A ideia estava assentada na predileção por símbolos e figuras medievais, que o autor de O Auto da Compadecida identificava no inconsciente coletivo do homem nordestino que aflora aqui e ali nas manifestações artísticas da região.

A dupla Guilherme e Ariano não parou mais de produzir mosaicos, que se espalharam por diversos espaços de Pernambuco e da Paraíba, seja em residências particulares seja em áreas de circulação pública.

O Aeroporto de Campina Grande foi ponto alto desta parceria e revela toda a exuberância da iconografia armorial, somada à poesia que Ariano dedicava a seu pai, toda ela executada em granito negro sobre mármore bege. Para quem não sabe, é importante lembrar que Ariano era filho de João Suassuna, ex-governador da Paraíba e que dá (ou deixou de dar?) nome ao Aeroporto de Campina Grande.

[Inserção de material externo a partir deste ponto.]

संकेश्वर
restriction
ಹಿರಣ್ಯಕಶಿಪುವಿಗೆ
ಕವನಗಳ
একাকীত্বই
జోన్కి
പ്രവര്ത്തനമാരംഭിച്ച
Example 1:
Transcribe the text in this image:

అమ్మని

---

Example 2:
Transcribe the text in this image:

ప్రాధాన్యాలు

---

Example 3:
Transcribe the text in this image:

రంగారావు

A opção pelo uso de mosaico em aeroportos não foi nova. Pelo contrário, era uma preferência que nasceu quase ao mesmo tempo em que o governo começou a construir os grandes aeroportos brasileiros, como se comprova em um dos mais antigos, ainda da década de 50, o de Congonhas, em São Paulo, que abriga uma obra musiva vistosa, de época, no saguão principal de embarque. Mais recentemente, o aeroporto remodelado de Salvador, agora denominado Luís Eduardo Magalhães, recebeu um belíssimo painel em pastilhas vítreas, assinado pelo artista plástico Glauco Rodrigues que vem se valendo da linguagem há algum tempo (Em 98, Glauco fez um belíssimo mural em pastilhas Bisazza na entrada da Fundação Osvaldo Cruz, no Rio).

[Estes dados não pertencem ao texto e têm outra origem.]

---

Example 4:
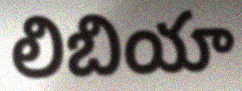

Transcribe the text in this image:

లిబియా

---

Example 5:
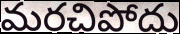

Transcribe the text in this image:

మరచిపోదు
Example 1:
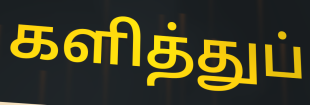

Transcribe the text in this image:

களித்துப்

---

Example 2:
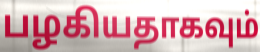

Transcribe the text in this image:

பழகியதாகவும்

Mas a obra de Ariano e Guilherme da Fonte em Campina Grande impressiona pela força da inspiração artística, retirada do que há de mais profundo das raízes nacionais. A partir dela, o turismo paraibano não se bastava na exuberância de suas praias. O visitante já desembarcava no Estado, via Campina Grande, bafejado por essa expressão cultural vigorosa, de caráter duradouro e capaz de sugerir reflexões muito além de um discurso de ocasião sobre quem foi covarde na administração do País.

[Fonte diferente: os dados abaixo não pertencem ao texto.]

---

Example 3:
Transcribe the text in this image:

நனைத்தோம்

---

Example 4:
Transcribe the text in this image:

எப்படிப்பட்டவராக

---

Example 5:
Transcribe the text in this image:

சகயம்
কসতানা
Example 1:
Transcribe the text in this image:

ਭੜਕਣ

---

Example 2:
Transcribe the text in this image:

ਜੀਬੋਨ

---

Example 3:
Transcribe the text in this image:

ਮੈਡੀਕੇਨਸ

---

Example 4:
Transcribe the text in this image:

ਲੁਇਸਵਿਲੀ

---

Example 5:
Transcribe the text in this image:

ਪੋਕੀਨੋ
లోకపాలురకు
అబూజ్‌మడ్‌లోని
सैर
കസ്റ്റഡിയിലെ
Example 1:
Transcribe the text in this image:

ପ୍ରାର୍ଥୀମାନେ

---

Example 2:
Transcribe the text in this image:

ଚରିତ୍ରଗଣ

O NOME DE SUASSUNA PERMANECE

O diretor da AENA esclareceu para APALAVRA que, diferentemente do que alguns portais estaduais de notícias divulgaram, o nome do aeroporto campinense não mudou. “Ele permanece como Aeroporto Presidente João Suassuna e nós apenas diminuímos o tamanho do letreiro, por uma questão de estética, simplificando na entrada para apenas CAMPINA GRANDE.”

Segundo explicou Luciano de Lima Rodrigues, não foi alterada nenhuma carta de navegação e a nomenclatura existente (PRESIDENTE JOÃO SUASSUNA) permanece em todos os mapas internacionais.

Em todo caso, menos mal. A AENA poderia ter trocado o painel de Ariano, por exemplo, por uma vistosa estátua de Dom Quixote de La Mancha e, ainda assim, nossa adormecida classe política nem estaria aí para reclamar.